Changes to This Policy
We update this policy occasionally to reflect new features, legal requirements, or feedback from users. When we make significant changes, we'll notify you via email and display a prominent notice in the app for 30 days.
Minor clarifications or updates that don't affect your rights won't trigger notifications, but we'll always update the "Last Updated" date at the top of this page. We encourage you to review this policy periodically, especially before providing new types of personal information.
Continued use of halmistavora after policy changes means you accept the updated terms.

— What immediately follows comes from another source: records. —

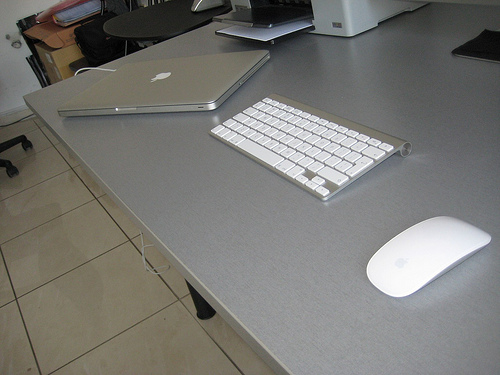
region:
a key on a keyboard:
[318, 185, 328, 195]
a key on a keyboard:
[305, 180, 317, 189]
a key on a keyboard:
[311, 173, 324, 186]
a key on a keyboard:
[298, 172, 308, 182]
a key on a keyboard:
[319, 165, 349, 185]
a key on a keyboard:
[346, 153, 369, 177]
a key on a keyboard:
[335, 159, 352, 172]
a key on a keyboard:
[326, 152, 338, 165]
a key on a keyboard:
[363, 144, 383, 160]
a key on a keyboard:
[381, 142, 395, 151]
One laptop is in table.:
[75, 45, 455, 290]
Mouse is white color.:
[363, 201, 486, 314]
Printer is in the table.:
[227, 1, 375, 56]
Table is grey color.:
[191, 188, 330, 327]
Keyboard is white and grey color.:
[246, 101, 403, 216]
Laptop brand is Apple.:
[111, 49, 266, 114]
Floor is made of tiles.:
[19, 257, 190, 374]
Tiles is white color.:
[11, 246, 220, 351]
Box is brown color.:
[11, 13, 111, 85]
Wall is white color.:
[1, 36, 31, 121]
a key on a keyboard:
[314, 183, 329, 197]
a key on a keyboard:
[286, 165, 303, 179]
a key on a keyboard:
[274, 154, 291, 179]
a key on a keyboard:
[333, 146, 348, 158]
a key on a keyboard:
[318, 152, 331, 164]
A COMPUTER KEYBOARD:
[203, 99, 413, 199]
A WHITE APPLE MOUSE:
[347, 199, 494, 310]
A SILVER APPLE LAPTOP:
[43, 45, 293, 125]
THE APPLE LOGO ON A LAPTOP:
[141, 64, 181, 88]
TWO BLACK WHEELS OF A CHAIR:
[1, 131, 41, 188]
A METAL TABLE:
[25, 61, 487, 351]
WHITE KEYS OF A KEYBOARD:
[208, 91, 414, 202]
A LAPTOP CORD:
[57, 56, 134, 84]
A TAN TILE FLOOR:
[9, 213, 166, 359]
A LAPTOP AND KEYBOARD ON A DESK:
[48, 48, 434, 216]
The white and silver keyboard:
[205, 91, 414, 205]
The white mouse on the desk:
[362, 213, 492, 298]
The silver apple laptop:
[53, 46, 271, 118]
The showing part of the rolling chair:
[0, 135, 34, 180]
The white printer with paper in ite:
[207, 0, 434, 43]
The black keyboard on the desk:
[450, 25, 499, 62]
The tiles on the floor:
[2, 106, 274, 373]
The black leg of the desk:
[178, 262, 215, 320]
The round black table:
[100, 0, 227, 42]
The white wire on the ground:
[135, 228, 171, 278]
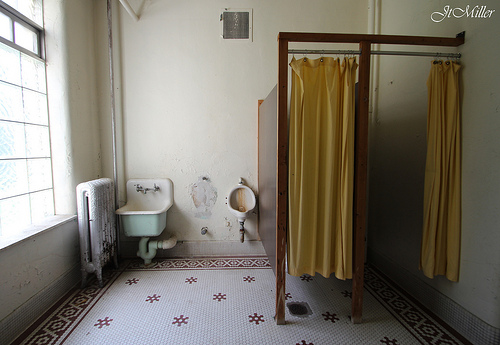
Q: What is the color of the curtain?
A: It is gold.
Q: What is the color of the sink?
A: It is green.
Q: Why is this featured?
A: To show old designs for toilet.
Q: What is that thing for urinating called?
A: It is urinal.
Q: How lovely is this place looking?
A: Not at all.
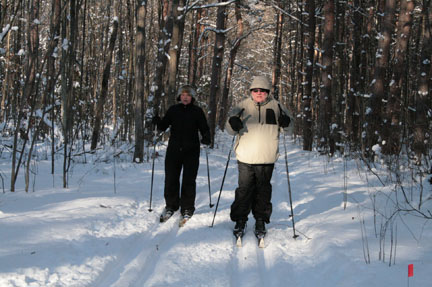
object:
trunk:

If you disagree with changes, you can close your account before they take effect.
Contact Us About Privacy
If you have questions about this privacy policy, want to exercise your rights, or have concerns about how we handle your data, we're here to help:
Email: support@halmistavora.com (use subject line "Privacy Inquiry")
Phone: +61 3 9344 1100 (Monday to Friday, 9am-5pm AEST)
Mail: Privacy Officer, halmistavora
461 Hunter St
Newcastle NSW 2300
Australia
We aim to respond to all privacy inquiries within 5 business days. For data access or deletion requests, we'll confirm receipt immediately and complete the request within 30 days as required by Australian privacy law.